_TEXTO DE LECTURA_:
Lo recuerdo, era ayer, en ese otoño ya lejano de 1959. Angelo Giuseppe Roncalli había sucedido el año anterior al Papa Pío XII con el nombre de Juan XXIII. El viejo campesino lombardo, que en la sede de Pedro decían ser de transición, heredaba una Iglesia con tranquilas certezas en un mundo que, tras los crujidos de la Segunda Guerra Mundial, aspiraba a disfrutar la vida intensamente. Para asombro de todos, acababa de convocar un Concilio. Muchos no sabían ni siquiera de qué se trataba. Y prácticamente nadie lo esperaba. Mis profesores de la Facultad de Teología de Angers estaban convencidos de que a partir de la definición de la infalibilidad del Papa ya no era necesario un concilio.
Con su estilo pragmático, el buen Papa Juan, como lo llamaban —y también Juan extramuros—, desmentía la idea. Sería preciso por tanto aceptar la situación. Para algunos, eso era algo difícil. El Papa los ayudaba, sin grandes teorías, mediante numerosas confidencias en privado y en público. Todos mis visitantes en la Secretaría de Estado me decían que en cada audiencia Juan XXIII les hablaba del Concilio en su lenguaje familiar: “Una verdadera alegría para la Iglesia universal de Cristo, eso es lo que pretende ser el nuevo Concilio Ecuménico. En materia de concilio, somos todos novicios. El Espíritu Santo estará ahí cuando todos los obispos se reúnan. ¡Y se verá claramente! Será la flor espontánea de una primavera inesperada. El Concilio no es una asamblea especulativa; es un organismo vivo y vibrante, que abarca al mundo entero; una casa adornada para una fiesta, que resplandece con su decoración de primavera, donde la Iglesia llama a todos los hombres hacia ella”. “El Concilio —decía él, agregando el gesto a la palabra— es la ventana abierta, o también es sacar el polvo y barrer la casa, poner flores en ella y abrir la puerta diciendo a todos: ‘Vengan a ver. Aquí está la casa del Buen Dios’. El Concilio hará subir al Cielo un canto primaveral de juventud”. A los arquitectos les decía: “El Concilio quiere construir un edificio nuevo sobre los fundamentos colocados en el curso de la historia”. A una orquesta: “Será una poderosa sinfonía”. Y a todos: “Produce en todo el mundo una gran esperanza. ¿Qué puede ser un concilio sino la renovación del encuentro con el rostro de Jesús Resucitado? El Concilio es la Iglesia iluminando al mundo a través de los siglos. Sí, luz de Cristo, Iglesia de Cristo, luz de las naciones...” (Ver Documentación católica, T. LIX, 7 de octubre de 1962, No. 1385, El Concilio).

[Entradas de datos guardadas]
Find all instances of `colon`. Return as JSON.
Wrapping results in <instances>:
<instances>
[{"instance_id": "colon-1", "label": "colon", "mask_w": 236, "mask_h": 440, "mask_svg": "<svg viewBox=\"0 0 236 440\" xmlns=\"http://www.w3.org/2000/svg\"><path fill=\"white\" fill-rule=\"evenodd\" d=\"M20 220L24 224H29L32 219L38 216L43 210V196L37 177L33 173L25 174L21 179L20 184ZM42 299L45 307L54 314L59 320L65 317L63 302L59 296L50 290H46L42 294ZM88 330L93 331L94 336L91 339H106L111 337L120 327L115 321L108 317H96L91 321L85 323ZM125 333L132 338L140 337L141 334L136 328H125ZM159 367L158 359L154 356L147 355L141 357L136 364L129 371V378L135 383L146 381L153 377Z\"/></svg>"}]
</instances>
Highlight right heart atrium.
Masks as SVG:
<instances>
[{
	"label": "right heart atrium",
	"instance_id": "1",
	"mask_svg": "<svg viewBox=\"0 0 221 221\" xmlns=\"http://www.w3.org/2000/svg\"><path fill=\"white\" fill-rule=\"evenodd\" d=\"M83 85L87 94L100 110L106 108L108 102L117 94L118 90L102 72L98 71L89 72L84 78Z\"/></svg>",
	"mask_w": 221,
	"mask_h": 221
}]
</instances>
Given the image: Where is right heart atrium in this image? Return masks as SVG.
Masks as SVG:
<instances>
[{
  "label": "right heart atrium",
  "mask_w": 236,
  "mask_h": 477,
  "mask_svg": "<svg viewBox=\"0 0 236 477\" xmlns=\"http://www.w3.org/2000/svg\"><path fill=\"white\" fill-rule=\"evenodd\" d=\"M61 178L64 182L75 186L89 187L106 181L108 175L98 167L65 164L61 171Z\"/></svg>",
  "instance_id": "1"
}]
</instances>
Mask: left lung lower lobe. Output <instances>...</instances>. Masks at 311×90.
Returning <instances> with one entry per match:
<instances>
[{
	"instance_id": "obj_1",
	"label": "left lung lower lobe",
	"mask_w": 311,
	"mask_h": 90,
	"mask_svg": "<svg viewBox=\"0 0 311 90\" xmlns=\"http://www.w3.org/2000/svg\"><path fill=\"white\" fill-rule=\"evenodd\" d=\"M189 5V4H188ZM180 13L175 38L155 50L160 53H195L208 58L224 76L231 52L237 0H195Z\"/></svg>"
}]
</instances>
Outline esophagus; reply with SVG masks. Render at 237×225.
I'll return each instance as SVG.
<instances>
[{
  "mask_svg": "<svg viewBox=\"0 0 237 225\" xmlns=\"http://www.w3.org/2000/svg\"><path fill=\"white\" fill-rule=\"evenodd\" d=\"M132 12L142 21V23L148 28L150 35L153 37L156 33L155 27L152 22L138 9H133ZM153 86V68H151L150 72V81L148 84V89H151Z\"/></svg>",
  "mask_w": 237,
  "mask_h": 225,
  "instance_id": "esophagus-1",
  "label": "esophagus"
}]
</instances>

_TAREA A REALIZAR_: Prosigue el texto sobre Juan XXIII y la convocatoria del Concilio a partir de su última oración. Los registros no intervienen en esta actividad.

_RESPUESTA DEL EJERCICIO_:
Luego tuvo lugar en la Plaza San Pedro la inolvidable procesión de los dos mil 860 padres, provenientes de 141 países; los obispos con mitra blanca, con el anciano Pontífice Papa en intenso recogimiento, como un bloque de oración; la interminable celebración —más de cinco horas en la Basílica de San Pedro— marcada por la extensa e impresionante homilía del viejo pontífice, con una voz sorprendentemente joven, firme y clara, fustigando a los profetas de desgracias y enunciando la famosa distinción entre el depósito de la fe y la forma del anuncio, debiendo este conservar no obstante el mismo sentido y el mismo alcance. La voz vigorosa resuena aún en mis oídos, marcada por un gesto resuelto: “Será preciso dar mucha importancia a esta forma y trabajar con paciencia, si es necesario, en esta elaboración. Y habrá que recurrir a una manera de presentar la enseñanza que tenga un carácter pastoral”.
Al clausurar esa primera sesión, el 8 de diciembre de 1962, Juan XXIII agregaba: “Será el nuevo Pentecostés tan esperado”; pero en privado añadía: “Mi parte será el sufrimiento”. Y moría, ofreciendo su vida por el Concilio.
Poco después de su muerte, su sucesor, Pablo VI, recogió ese legado con intrepidez, trayendo nuevamente a tierra, según la gráfica expresión de Jean Guitton, la carabela que quedaba en el cielo. Hierático y con recogimiento, abrió la segunda sesión el 29 de septiembre de 1963, manifestando de manera sorprendente la orientación que daba al Concilio: “Cristo es nuestro principio, nuestra vía y nuestro fin. De él venimos, en él caminamos, hacia él vamos”. La imagen, que empleó con audacia, se convirtió en un leitmotiv: el Concilio trabajará para tender un puente hacia el mundo contemporáneo. Estaban muy impresionados los observadores del patriarcado de Moscú con los cuales yo cenaba esa misma noche donde las Hermanas del Convento del Sagrado Corazón de Angers, en el Janículo.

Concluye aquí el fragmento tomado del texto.